Лошадей мы видим все реже, видно, проходит их время. Вместо них используют машину. Ненужные в полезной работе, они украшают выставки, бегают на ипподромах в угоду страстей болельщиков и игроков в тотализатор, выступают в цирке и на спортивных состязаниях. Что ж, пришло и идет время, неумолимое для лошадей. И я чувствую, слушая отца, что на одну любовь особого рода я обделен в своей жизни. И никогда я не узнаю, что значит самому обратать и объездить полудикую лошадь…

СТАРШИЙ БРАТ

Михаил, а по-другому Рычащий Тигр, был уже с детства силач и атлет. На праздники в большом селе Благословенное устраивались игрища, и не было состязания, на котором Михаил не отхватывал бы приза. В беге на быстроту он оставлял всех далеко позади, и его холщовые широкие штаны одиноко шумели и хлопали над землей, словно крылья быстрой птицы. Так оно и казалось, что босые ноги его не касаются земли, а несутся по воздуху. Для детей призом обычно были сласти, тетради, книжки и китайский хворост из сладкого теста. Михаил притаскивал все это в охапке домой и раздавал братьям. Чуть возмужав, он уже не знал соперников в такого рода играх, как перетягивание на палках, прыжки в длину, лазание по шесту, поднимание на счет двухпудовой гири, борьба на кругу и кулачный бой. Быть бы ему знаменитым чемпионом по борьбе, боксу или катанию на коньках, если бы во времена его юности существовал всенародный спорт, как впоследствии. В борьбе он оказался столь силен, что в больших и малых селах округи так и не нашлось никого, кто хотя бы раз одолел Рычащего Тигра. Против него боялись даже выходить, потому что бросал он на землю тяжело, крепко и безжалостно. Покрутив вокруг себя противника, он брал его на бедро, а точнее, на одну какую-нибудь половинку своего выпуклого батрацкого зада. Вертанув через это роковое место — с правой или левой стороны, — он посылал противника, не интересуясь тем, хороший он человек или плохой, в короткий полет вверх тормашками, и тот спиною хряпался о землю. Не всякому крестьянскому парню доставало здоровья на подобное испытание. Один, например, окосел на всю жизнь, а у другого что-то случилось, отчего он впоследствии долго не мог жениться.

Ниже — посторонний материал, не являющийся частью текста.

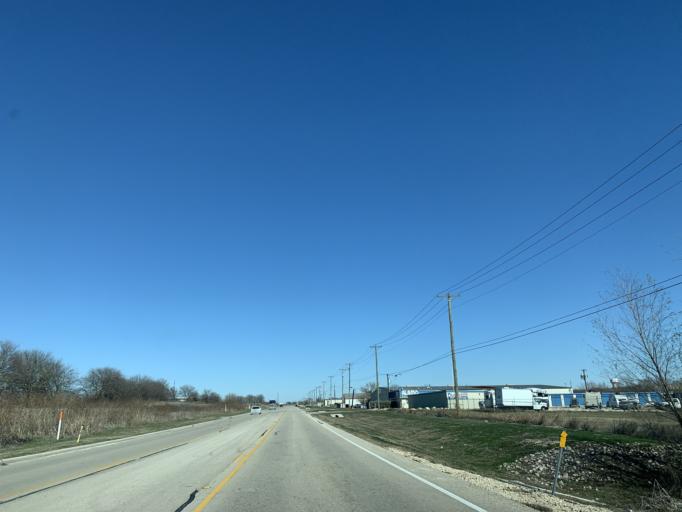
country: US
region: Texas
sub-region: Williamson County
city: Hutto
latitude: 30.5441
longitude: -97.5734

Много битый в детстве, дерзкий, бесстрашный и веселый, Михаил и в драках был, как это говорится, удунан человек. Это определение сложное. Во-первых, значит, что силен и безрассуден; потом — что хоть кол ему на голове теши, а он будет гнуть свое, и, как правило, неразумно; и в-третьих, что в делах своих действует без политики, идет напропалую; гвоздик, например, нужно вбить в перегородку, чтобы куртку повесить, а он вгонит гвоздище и пробьет стенку насквозь. Колышек вытешет из целого бревна.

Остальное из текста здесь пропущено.